╭─ DATA FOR THIS TASK
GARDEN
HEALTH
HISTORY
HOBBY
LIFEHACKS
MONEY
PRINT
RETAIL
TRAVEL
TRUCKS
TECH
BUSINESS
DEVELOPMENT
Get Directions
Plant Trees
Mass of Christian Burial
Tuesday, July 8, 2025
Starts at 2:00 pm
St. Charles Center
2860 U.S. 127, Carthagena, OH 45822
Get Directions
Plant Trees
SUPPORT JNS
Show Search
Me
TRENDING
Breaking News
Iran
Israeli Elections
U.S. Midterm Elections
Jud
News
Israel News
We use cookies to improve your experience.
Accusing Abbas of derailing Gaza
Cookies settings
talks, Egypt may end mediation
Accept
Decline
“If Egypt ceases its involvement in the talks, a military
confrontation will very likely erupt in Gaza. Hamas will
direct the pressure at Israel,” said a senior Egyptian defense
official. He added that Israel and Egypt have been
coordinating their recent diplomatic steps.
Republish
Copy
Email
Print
╰─
╭─ DATA FOR THIS TASK
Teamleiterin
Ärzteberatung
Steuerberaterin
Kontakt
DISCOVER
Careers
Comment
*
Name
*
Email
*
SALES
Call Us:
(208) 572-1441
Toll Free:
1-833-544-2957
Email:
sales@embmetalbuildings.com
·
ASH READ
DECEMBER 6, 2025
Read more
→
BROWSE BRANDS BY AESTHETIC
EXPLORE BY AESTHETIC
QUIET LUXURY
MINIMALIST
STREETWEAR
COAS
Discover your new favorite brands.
╰─
Please reproduce the listing above, unchanged, from the line containing "Teamleiterin" through the line containing "Discover your new favorite brands.".

Teamleiterin
Ärzteberatung
Steuerberaterin
Kontakt
DISCOVER
Careers
Comment
*
Name
*
Email
*
SALES
Call Us:
(208) 572-1441
Toll Free:
1-833-544-2957
Email:
sales@embmetalbuildings.com
·
ASH READ
DECEMBER 6, 2025
Read more
→
BROWSE BRANDS BY AESTHETIC
EXPLORE BY AESTHETIC
QUIET LUXURY
MINIMALIST
STREETWEAR
COAS
Discover your new favorite brands.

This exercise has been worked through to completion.